- To do -
Keep to one stretch of the data below, the lines from the one with "ในครัว เจ้าสาว ก็มัวแต่งตัว" up to and including the one with "ผมแสนชื่นใจ หายวังเวง เมื่อแฟนเพลง", and return that stretch exactly.

==============================

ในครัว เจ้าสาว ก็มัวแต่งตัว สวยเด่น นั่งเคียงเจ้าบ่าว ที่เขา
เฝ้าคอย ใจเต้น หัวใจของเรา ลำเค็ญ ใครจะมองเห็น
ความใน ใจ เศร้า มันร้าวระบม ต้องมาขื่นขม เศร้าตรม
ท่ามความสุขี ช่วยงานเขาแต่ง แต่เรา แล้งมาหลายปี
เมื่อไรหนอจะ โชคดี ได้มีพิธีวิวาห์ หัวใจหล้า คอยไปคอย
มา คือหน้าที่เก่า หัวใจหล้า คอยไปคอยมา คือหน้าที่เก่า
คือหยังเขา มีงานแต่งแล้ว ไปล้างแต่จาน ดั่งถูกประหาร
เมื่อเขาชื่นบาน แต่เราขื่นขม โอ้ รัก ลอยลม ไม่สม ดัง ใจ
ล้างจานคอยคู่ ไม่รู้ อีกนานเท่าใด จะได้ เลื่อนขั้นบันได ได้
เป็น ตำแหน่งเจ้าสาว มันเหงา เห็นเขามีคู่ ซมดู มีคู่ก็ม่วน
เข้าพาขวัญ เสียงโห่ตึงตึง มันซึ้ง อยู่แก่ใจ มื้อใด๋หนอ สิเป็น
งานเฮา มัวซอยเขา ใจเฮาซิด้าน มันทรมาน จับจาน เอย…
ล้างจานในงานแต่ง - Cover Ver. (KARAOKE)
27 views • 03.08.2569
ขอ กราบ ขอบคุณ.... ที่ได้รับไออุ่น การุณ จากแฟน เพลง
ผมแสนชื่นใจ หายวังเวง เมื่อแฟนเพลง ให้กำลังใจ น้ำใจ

==============================

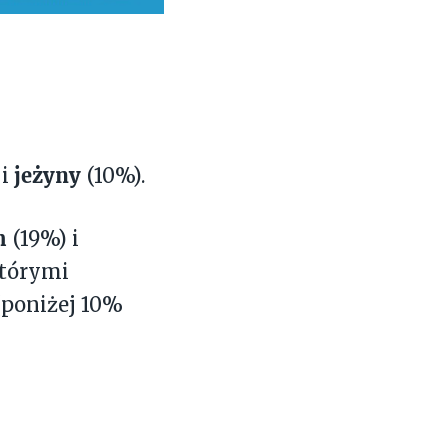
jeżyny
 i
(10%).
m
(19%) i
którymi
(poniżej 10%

==============================

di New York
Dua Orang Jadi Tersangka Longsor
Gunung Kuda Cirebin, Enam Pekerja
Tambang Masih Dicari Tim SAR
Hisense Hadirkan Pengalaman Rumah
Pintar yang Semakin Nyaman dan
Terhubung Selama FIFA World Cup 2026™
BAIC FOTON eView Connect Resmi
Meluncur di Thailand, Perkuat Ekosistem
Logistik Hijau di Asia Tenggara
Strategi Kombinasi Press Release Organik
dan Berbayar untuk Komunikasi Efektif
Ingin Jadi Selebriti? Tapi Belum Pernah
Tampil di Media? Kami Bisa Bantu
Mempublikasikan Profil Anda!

==============================

- Exercise solution -
ในครัว เจ้าสาว ก็มัวแต่งตัว สวยเด่น นั่งเคียงเจ้าบ่าว ที่เขา
เฝ้าคอย ใจเต้น หัวใจของเรา ลำเค็ญ ใครจะมองเห็น
ความใน ใจ เศร้า มันร้าวระบม ต้องมาขื่นขม เศร้าตรม
ท่ามความสุขี ช่วยงานเขาแต่ง แต่เรา แล้งมาหลายปี
เมื่อไรหนอจะ โชคดี ได้มีพิธีวิวาห์ หัวใจหล้า คอยไปคอย
มา คือหน้าที่เก่า หัวใจหล้า คอยไปคอยมา คือหน้าที่เก่า
คือหยังเขา มีงานแต่งแล้ว ไปล้างแต่จาน ดั่งถูกประหาร
เมื่อเขาชื่นบาน แต่เราขื่นขม โอ้ รัก ลอยลม ไม่สม ดัง ใจ
ล้างจานคอยคู่ ไม่รู้ อีกนานเท่าใด จะได้ เลื่อนขั้นบันได ได้
เป็น ตำแหน่งเจ้าสาว มันเหงา เห็นเขามีคู่ ซมดู มีคู่ก็ม่วน
เข้าพาขวัญ เสียงโห่ตึงตึง มันซึ้ง อยู่แก่ใจ มื้อใด๋หนอ สิเป็น
งานเฮา มัวซอยเขา ใจเฮาซิด้าน มันทรมาน จับจาน เอย…
ล้างจานในงานแต่ง - Cover Ver. (KARAOKE)
27 views • 03.08.2569
ขอ กราบ ขอบคุณ.... ที่ได้รับไออุ่น การุณ จากแฟน เพลง
ผมแสนชื่นใจ หายวังเวง เมื่อแฟนเพลง ให้กำลังใจ น้ำใจ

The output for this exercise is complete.